On December 2, 2015, the Padres non-tendered Middlebrooks, making him a free agent.

===Milwaukee Brewers===
On December 15, 2015, Middlebrooks agreed to a minor league contract with an invitation to spring training with the Milwaukee Brewers. The Brewers assigned him to the Colorado Springs Sky Sox of the PCL to start the 2016 season. Middlebrooks batted .282 with 10 home runs and 47 RBIs for Colorado Springs, before he was promoted to the major leagues on July 4. After batting .111 in ten games for Milwaukee, he went on the disabled list with a strained leg. The Brewers activated him from the disabled list and outrighted him off the 40-man roster on August 30.

===Texas Rangers===
Middlebrooks signed a minor league contract with the Texas Rangers on November 11, 2016. He began the 2017 season with the Round Rock Express of the PCL. He spent most of 2017 with the Express until he was called up by the Rangers in September. He became the first player in over 100 years to hit a pinch-hit triple in both games of a doubleheader on September 6, 2017, against the Atlanta Braves. In 22 games for Texas, Middlebrooks batted .211/.231/.368 with no home runs and three RBI. On October 10, Middlebrooks was removed from the 40–man roster and sent outright to Round Rock. He subsequently rejected the assignment and elected free agency.

===Philadelphia Phillies===
On January 3, 2018, Middlebrooks signed a minor league contract with the Philadelphia Phillies that included an invitation to spring training. On February 25, Middlebrooks broke his leg in a spring training game against the Orioles, and because of this injury, he did not appear in a game during the 2018 season. He elected free agency following the season on November 2, and on January 10, 2019, he announced his retirement.

==Broadcasting career==
In 2019, Middlebrooks was hired as a baseball analyst for CBS Sports HQ. In March 2022, Middlebrooks joined NESN, where his wife Jenny worked from 2012 to 2013, as a studio analyst for Red Sox coverage.

==Personal life==
Middlebrooks grew up in Texarkana, Texas. His father, Tom, served as the head baseball coach and assistant football coach at Liberty-Eylau, and his younger sister, Lacey, played softball for the University of Tulsa. She was the head coach of both Liberty-Eylau and Texas High. Middlebrooks' mother, Julie, and youngest sister, Mary, are artists; Julie is an art teacher. He became friends with Ryan Mallett when they met in a football camp after Mallett moved to the Texarkana area in the seventh grade.

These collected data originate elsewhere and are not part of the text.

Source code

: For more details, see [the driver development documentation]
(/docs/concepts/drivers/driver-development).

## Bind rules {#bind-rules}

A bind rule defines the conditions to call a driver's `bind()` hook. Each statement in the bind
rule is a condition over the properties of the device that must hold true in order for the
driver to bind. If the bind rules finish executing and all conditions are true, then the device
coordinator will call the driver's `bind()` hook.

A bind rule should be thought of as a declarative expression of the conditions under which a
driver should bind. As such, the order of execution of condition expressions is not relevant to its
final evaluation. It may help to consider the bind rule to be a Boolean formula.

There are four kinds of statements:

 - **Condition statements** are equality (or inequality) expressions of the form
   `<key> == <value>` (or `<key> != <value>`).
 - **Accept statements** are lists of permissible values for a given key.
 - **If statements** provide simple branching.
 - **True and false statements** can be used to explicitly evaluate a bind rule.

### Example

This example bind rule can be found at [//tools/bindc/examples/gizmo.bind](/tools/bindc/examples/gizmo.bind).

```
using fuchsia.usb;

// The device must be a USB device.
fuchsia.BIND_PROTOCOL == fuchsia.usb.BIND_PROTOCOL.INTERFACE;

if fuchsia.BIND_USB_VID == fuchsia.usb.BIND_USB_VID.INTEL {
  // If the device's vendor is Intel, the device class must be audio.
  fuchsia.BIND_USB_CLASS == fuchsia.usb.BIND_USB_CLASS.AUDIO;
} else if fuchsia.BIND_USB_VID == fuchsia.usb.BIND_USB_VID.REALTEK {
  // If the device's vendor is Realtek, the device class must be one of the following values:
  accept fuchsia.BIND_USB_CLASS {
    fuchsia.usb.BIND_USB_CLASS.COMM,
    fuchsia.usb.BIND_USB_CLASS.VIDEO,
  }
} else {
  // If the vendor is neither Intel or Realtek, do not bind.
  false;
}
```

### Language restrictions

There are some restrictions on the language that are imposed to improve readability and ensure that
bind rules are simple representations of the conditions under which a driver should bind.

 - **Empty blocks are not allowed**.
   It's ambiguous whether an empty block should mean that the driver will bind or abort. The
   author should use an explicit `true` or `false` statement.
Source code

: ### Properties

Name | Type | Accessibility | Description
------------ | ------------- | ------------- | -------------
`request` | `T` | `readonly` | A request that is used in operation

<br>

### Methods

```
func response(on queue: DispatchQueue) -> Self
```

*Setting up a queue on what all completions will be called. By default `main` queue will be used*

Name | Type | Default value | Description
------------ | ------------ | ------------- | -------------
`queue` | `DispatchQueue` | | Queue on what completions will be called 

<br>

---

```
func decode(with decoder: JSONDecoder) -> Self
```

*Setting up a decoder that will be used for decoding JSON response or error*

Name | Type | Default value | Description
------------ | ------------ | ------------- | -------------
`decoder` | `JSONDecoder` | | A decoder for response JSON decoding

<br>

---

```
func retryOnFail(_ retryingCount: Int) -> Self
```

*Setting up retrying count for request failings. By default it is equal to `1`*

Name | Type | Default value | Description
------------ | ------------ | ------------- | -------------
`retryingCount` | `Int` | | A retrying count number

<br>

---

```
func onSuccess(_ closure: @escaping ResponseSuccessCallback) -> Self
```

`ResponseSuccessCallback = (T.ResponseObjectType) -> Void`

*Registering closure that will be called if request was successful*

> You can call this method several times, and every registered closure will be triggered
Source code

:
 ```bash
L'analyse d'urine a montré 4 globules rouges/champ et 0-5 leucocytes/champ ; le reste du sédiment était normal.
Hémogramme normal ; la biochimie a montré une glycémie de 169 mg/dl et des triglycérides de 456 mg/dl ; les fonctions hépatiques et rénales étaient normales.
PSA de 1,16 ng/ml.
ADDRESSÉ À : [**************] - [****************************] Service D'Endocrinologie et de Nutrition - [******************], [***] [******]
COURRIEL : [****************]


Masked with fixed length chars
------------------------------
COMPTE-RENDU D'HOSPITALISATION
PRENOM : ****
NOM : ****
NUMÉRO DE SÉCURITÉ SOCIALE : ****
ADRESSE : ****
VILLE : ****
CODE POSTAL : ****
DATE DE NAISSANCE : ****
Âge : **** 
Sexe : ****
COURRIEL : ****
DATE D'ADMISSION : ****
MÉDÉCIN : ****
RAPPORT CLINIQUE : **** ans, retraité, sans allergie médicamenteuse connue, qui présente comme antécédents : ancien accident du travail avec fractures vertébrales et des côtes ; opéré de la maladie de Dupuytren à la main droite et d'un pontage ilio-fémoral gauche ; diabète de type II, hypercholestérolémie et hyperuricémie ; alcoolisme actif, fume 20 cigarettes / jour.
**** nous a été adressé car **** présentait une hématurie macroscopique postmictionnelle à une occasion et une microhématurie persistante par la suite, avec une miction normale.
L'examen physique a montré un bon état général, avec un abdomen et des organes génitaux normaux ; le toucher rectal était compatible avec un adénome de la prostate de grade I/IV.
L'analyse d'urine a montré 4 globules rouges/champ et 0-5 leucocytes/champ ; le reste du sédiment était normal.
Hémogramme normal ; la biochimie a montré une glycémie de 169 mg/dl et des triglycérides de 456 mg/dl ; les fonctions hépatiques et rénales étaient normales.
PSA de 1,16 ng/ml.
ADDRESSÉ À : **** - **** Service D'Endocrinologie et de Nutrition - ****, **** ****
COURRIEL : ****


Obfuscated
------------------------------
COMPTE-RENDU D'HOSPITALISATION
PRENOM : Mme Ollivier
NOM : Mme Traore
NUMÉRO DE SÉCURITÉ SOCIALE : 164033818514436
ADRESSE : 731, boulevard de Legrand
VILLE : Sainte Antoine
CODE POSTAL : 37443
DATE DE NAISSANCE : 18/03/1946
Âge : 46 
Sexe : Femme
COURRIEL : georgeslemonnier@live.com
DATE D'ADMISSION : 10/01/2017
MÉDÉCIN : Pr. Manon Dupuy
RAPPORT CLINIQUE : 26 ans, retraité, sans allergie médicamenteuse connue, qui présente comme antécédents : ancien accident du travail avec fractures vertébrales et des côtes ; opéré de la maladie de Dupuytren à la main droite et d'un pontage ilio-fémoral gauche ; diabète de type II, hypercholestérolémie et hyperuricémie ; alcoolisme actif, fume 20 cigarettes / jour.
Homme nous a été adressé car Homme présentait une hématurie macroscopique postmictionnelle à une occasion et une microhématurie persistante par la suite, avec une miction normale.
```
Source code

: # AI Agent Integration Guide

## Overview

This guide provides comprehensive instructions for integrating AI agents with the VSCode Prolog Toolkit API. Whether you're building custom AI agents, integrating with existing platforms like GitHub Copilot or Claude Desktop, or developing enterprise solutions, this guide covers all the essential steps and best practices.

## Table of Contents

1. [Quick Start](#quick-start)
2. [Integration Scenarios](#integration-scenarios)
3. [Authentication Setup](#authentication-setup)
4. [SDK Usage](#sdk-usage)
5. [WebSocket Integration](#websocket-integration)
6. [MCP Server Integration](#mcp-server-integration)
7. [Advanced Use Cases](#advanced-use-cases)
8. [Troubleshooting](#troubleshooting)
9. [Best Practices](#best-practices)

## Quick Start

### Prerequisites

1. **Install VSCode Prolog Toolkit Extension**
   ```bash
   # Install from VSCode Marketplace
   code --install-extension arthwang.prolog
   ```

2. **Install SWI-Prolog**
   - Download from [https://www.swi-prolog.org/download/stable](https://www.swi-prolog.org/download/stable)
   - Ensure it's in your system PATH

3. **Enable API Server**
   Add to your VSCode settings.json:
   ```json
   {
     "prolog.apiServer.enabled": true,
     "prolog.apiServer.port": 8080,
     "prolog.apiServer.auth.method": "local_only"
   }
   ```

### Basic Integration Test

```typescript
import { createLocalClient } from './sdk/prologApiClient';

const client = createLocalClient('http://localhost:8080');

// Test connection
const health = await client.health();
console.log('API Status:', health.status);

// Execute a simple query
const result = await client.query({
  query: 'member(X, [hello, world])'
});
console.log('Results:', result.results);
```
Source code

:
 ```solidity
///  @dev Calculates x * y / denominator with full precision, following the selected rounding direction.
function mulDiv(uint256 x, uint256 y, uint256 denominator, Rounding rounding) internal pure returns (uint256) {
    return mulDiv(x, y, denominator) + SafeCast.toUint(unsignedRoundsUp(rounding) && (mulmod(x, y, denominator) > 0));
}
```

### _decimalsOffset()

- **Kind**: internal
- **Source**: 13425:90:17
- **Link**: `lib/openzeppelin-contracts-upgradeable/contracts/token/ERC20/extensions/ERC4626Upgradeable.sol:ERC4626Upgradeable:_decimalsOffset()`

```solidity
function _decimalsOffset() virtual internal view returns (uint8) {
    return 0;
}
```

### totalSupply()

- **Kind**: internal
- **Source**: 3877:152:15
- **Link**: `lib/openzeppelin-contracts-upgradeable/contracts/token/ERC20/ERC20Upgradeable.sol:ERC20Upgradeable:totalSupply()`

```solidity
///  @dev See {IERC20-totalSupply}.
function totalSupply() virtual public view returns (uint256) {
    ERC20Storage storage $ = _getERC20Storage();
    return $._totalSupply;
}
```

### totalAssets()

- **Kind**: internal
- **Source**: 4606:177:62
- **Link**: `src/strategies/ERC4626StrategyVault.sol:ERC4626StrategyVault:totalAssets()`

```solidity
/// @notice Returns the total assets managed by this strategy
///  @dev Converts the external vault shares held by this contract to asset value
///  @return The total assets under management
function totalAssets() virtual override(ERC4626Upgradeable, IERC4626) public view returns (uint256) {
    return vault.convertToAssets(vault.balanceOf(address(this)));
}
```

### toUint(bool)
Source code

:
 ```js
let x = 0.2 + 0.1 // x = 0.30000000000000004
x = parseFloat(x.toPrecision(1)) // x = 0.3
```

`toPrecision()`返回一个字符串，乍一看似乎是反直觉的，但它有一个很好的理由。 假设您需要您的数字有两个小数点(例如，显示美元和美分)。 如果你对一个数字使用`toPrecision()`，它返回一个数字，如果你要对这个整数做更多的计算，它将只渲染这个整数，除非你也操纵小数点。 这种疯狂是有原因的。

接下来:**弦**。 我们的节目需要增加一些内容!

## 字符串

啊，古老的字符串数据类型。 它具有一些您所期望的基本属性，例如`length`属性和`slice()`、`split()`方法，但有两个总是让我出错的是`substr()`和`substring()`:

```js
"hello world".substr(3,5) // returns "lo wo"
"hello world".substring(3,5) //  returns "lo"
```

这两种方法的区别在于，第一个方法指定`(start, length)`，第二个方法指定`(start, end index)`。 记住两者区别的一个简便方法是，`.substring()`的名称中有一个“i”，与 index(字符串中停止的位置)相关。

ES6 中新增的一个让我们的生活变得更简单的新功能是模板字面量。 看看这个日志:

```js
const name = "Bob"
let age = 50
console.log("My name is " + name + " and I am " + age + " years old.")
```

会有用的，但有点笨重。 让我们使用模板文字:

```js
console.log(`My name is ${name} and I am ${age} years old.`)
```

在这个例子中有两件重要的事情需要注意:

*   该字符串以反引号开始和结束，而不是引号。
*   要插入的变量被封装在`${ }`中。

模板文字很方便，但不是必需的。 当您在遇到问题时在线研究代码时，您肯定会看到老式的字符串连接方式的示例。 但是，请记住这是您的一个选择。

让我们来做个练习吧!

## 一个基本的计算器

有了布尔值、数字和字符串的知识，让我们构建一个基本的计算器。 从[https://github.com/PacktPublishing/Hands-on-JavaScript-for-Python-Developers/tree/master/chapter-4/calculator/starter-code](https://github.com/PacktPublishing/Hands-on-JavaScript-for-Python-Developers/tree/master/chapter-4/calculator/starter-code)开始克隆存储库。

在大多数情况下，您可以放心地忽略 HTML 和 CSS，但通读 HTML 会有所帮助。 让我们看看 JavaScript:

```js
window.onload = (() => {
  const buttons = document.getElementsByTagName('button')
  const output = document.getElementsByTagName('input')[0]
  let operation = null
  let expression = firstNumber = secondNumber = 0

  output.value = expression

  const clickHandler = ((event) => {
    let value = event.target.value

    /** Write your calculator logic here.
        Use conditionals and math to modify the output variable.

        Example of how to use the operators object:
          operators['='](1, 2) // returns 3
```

Middlebrooks was engaged to Ann Lux, a former Dallas Cowboys cheerleader; however, they broke up in August 2012. They are from the same hometown and have known each other since age 12. Later in 2012, Middlebrooks began dating Jenny Dell, a field reporter who covered the Red Sox for the New England Sports Network. They became engaged in July 2014, and were married in February 2016. Middlebrooks and Dell had their first child, a daughter, in October 2018. A second daughter arrived in December 2019. Dell struggled to get pregnant and used fertility treatments.